Republicans spent most of Monday attacking Hillary Clinton while making the case that Donald Trump would make a good (read: not terrifyingly bad and unqualified) president. The capstone of the evening was the speech by Trump's wife, Melania. But, oops, unfortunately she used Michelle Obama's words to tell it. Ironically and probably to the Democrats' delight, Michelle's speechwriter once worked for Hillary Clinton, the villain of the evening. So get this: Trump isn't even qualified to take down Clinton without the help of the former Secretary of State's team.

Jon Favreau, Pres. Obama's former speechwriter, pointed out the hypocrisy on Twitter. "Sarah Hurwitz, Michelle's head speechwriter, used to be Hillary's. So the Trump campaign plagiarized from a Hillary speechwriter," he wrote. That's yuge, especially when Trump constantly claims to be the best, and the only leader prepared to set the nation back on a path to greatness.

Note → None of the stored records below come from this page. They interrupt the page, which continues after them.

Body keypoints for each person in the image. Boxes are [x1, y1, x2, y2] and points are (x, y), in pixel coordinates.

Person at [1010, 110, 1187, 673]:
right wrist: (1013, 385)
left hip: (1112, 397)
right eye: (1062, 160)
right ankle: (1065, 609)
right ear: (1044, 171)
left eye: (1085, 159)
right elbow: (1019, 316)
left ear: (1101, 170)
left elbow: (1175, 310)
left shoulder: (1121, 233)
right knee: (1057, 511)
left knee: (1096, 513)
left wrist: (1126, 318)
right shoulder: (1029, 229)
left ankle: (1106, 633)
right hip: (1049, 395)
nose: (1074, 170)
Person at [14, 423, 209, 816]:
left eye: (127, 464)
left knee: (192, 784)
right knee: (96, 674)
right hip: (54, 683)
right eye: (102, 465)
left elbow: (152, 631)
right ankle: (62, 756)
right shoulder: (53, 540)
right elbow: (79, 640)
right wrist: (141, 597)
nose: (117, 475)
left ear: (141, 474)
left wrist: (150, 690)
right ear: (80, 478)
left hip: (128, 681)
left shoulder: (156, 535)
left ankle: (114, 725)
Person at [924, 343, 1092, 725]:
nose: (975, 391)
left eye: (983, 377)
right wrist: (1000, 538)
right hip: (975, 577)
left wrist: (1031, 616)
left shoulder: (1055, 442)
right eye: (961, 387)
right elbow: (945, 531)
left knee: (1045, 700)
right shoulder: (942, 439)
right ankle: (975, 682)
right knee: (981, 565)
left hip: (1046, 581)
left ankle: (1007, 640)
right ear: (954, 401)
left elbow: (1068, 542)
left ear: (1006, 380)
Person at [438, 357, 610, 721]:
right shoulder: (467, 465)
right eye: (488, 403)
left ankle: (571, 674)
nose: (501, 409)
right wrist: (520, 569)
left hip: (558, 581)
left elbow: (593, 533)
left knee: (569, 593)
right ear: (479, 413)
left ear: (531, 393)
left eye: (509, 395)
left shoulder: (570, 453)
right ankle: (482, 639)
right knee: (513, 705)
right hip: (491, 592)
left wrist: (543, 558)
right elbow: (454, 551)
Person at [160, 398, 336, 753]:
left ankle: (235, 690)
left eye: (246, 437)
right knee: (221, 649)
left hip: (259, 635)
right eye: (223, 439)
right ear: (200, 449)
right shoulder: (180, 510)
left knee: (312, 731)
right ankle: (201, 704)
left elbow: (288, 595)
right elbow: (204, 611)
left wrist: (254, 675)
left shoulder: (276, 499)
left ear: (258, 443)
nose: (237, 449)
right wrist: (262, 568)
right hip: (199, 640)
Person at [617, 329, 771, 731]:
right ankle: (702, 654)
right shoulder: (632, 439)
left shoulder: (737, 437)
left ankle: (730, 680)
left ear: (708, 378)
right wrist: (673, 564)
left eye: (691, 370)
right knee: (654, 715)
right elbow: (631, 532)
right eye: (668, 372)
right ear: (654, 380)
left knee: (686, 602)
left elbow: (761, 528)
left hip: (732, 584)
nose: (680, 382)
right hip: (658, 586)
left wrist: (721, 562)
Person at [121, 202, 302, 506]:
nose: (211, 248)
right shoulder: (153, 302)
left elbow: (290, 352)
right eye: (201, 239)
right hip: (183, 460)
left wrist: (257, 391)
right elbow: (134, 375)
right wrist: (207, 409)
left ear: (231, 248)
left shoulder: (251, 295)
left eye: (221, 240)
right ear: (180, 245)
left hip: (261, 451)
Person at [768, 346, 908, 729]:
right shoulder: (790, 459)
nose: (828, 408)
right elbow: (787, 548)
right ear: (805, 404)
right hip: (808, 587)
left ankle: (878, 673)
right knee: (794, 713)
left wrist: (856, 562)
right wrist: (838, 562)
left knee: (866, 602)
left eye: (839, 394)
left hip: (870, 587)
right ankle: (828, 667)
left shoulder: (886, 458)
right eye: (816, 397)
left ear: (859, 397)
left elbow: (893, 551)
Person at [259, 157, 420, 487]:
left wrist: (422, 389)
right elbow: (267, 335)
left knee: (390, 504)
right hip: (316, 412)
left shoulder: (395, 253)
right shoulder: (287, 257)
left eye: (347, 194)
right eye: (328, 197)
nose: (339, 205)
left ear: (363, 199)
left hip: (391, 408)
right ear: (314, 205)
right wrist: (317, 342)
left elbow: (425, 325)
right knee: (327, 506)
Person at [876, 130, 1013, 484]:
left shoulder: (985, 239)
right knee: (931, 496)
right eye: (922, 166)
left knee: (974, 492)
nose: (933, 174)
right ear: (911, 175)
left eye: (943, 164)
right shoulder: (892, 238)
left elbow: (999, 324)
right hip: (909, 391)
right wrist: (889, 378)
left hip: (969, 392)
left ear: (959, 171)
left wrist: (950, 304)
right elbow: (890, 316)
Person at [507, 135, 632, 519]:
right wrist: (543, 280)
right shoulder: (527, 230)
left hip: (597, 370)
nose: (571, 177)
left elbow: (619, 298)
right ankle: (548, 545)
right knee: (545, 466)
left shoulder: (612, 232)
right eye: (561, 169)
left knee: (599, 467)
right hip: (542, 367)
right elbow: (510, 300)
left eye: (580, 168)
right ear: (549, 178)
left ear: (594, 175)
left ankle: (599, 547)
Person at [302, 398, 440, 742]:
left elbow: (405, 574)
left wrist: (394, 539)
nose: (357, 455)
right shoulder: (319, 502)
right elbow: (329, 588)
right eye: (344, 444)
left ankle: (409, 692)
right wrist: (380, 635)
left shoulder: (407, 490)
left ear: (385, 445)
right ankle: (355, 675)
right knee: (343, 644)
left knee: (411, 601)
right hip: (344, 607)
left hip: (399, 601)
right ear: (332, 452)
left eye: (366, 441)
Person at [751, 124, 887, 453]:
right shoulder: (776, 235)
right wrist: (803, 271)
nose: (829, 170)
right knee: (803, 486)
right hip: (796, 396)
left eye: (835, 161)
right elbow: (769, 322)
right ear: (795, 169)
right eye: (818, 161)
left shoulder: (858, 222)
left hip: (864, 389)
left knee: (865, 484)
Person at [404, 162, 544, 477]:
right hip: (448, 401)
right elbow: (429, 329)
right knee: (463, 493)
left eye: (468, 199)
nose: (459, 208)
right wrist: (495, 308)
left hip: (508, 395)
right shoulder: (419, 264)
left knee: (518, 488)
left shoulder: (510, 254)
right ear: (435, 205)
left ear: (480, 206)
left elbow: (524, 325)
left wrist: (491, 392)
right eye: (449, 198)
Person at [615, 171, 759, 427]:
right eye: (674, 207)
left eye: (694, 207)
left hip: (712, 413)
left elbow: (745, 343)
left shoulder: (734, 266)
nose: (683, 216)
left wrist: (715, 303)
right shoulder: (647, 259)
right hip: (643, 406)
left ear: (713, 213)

Well, just to be clear, using the opponents words is not the way to do it. Leaders don't let this sort of thing happen. Plus, why would anyone believe an attack on "Crooked Hillary" when he has to use Clinton's team's words to bring the Dems down. That's simply not going to work.

As Krissah Thompson reported for The Washington Post, Hurwitz can predict Michelle's thoughts on speeches before even meeting with the First Lady to go over changes — they've been working together that long. But importantly, given the controversy surrounding Melania's speech, she only began to work for the Obama campaign after Clinton conceded defeat to Obama in June 2008 as primary season was wrapping up. Thompson reports that the Obamas wanted to hire her on after hearing her "18 million cracks" in the glass ceiling speech.

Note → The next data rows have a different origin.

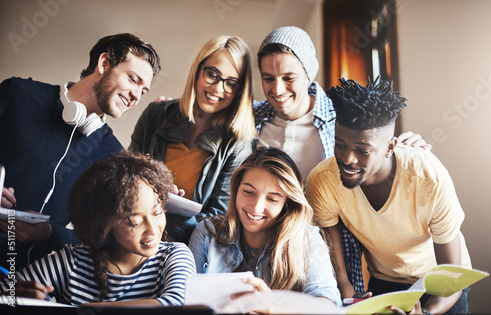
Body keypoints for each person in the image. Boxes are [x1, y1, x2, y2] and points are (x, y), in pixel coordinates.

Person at [253, 25, 431, 293]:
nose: (277, 89)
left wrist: (408, 147)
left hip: (328, 252)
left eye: (289, 77)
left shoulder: (342, 120)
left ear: (308, 75)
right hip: (263, 247)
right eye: (268, 78)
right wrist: (166, 109)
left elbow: (377, 151)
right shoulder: (250, 118)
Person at [306, 77, 472, 314]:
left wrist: (426, 312)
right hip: (385, 283)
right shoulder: (322, 180)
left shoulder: (429, 178)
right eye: (340, 145)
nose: (347, 159)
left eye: (363, 150)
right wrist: (347, 294)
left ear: (389, 147)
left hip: (442, 283)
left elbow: (452, 273)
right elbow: (335, 261)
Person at [0, 33, 161, 269]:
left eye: (143, 91)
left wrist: (50, 234)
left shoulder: (114, 156)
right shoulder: (18, 94)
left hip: (34, 283)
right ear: (104, 64)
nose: (136, 96)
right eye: (133, 80)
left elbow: (107, 242)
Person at [0, 151, 196, 307]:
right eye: (134, 222)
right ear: (104, 223)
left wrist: (88, 309)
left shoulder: (175, 255)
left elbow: (176, 304)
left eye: (157, 212)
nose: (153, 229)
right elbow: (6, 291)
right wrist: (14, 298)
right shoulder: (71, 261)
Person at [129, 35, 255, 244]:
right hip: (132, 235)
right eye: (212, 74)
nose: (217, 88)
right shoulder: (155, 114)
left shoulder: (238, 145)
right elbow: (126, 176)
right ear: (198, 70)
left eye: (231, 83)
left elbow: (219, 217)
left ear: (240, 90)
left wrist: (161, 219)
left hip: (186, 249)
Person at [188, 147, 342, 309]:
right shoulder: (207, 232)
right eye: (248, 192)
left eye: (272, 199)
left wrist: (274, 309)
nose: (256, 207)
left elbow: (327, 302)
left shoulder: (306, 238)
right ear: (235, 189)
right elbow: (187, 298)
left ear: (287, 204)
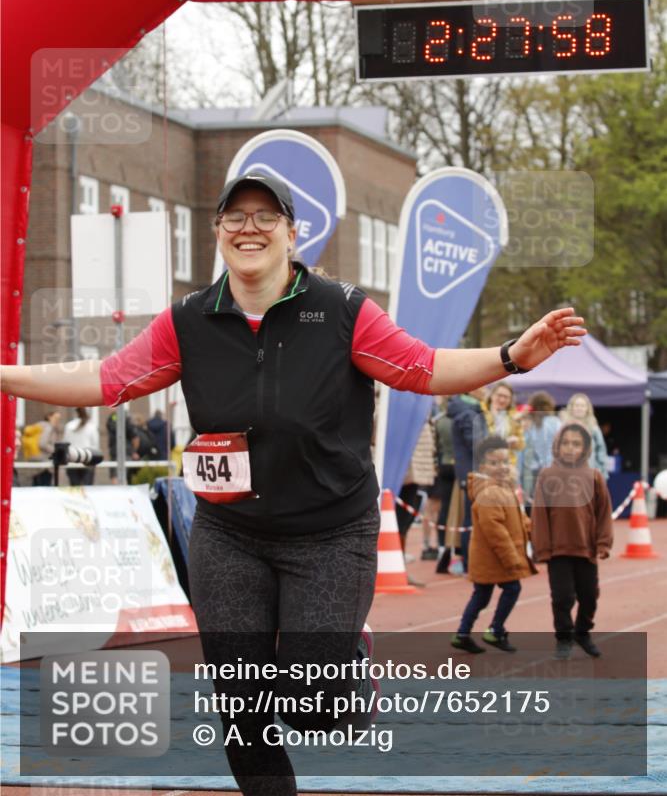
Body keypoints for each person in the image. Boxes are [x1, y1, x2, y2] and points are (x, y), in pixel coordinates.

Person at [1, 171, 586, 796]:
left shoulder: (341, 310)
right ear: (218, 231)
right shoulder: (188, 322)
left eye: (265, 217)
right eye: (235, 217)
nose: (248, 228)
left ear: (291, 232)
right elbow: (102, 377)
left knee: (317, 703)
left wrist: (510, 357)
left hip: (331, 533)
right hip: (230, 534)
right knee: (241, 703)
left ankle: (349, 673)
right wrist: (5, 375)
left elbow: (422, 367)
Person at [531, 422, 613, 660]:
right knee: (562, 597)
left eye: (576, 444)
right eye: (565, 443)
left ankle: (583, 632)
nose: (570, 448)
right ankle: (564, 637)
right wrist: (542, 548)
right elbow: (539, 514)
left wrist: (603, 543)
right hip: (557, 550)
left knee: (589, 595)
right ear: (557, 445)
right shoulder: (547, 475)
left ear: (585, 448)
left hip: (586, 549)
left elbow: (603, 512)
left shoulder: (594, 476)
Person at [451, 436, 536, 655]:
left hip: (491, 557)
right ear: (482, 466)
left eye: (505, 462)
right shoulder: (489, 493)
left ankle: (463, 633)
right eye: (494, 463)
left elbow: (517, 518)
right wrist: (512, 558)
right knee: (511, 588)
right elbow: (495, 531)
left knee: (481, 595)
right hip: (494, 557)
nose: (502, 467)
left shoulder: (503, 488)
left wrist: (533, 530)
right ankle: (495, 630)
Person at [447, 387, 487, 572]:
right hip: (473, 474)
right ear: (472, 390)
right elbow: (477, 445)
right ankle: (470, 564)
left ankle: (469, 562)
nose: (486, 390)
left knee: (471, 520)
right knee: (471, 521)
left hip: (471, 473)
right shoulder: (468, 414)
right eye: (483, 386)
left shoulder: (468, 411)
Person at [395, 414, 436, 585]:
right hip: (393, 468)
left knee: (404, 522)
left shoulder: (421, 403)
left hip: (414, 470)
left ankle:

There are a few paragraphs of Hurwitz and Obama's work that made it onto the convention stage once again Monday. Particularly sections on values that Michelle (and now Melania) was passed down from her parents and what she (or they) want to pass along to her (their?) children. Of course the Trump campaign has denied it. First they released this odd statement:

In writing her beautiful speech, Melania's team of writers took notes on her life’s inspirations, and in some instances included fragments that reflected her own thinking. Melania’s immigrant experience and love for America shone through in her speech, which made it such a success.

Then Trump's campaign chairman Paul Manafort took to the airwaves as a guest on CNN's New Day. He told host Chris Cuomo that there was "no cribbing of Michelle Obama’s speech." Going on, he said, "To think that she would do something like that knowing how scrutinized her speech was going to be last night is just really absurd." He even somehow managed to blame the whole debacle on Hillary Clinton:

This is once again an example of how when a woman threatens Hillary Clinton, she tries to demean her and take her down.

That only makes sense if Clinton hired an amazing speechwriter and lost the 2008 primary on purpose so that the Obamas — obviously co-conspirators — could hire her away and have her pen a convention speech that was so amazing that a future Republican speechwriter couldn't help but repeat it. That is the Trump campaign's argument here. Clinton was threatened by Melania eight years ago and set up an elaborate scheme that ended with last night's speech.

You'd think they could come up with something better than that. But then again, maybe they need someone to borrow their response from too. If they follow Joe Biden's example, Trump could just drop out. Seems like a solution, right?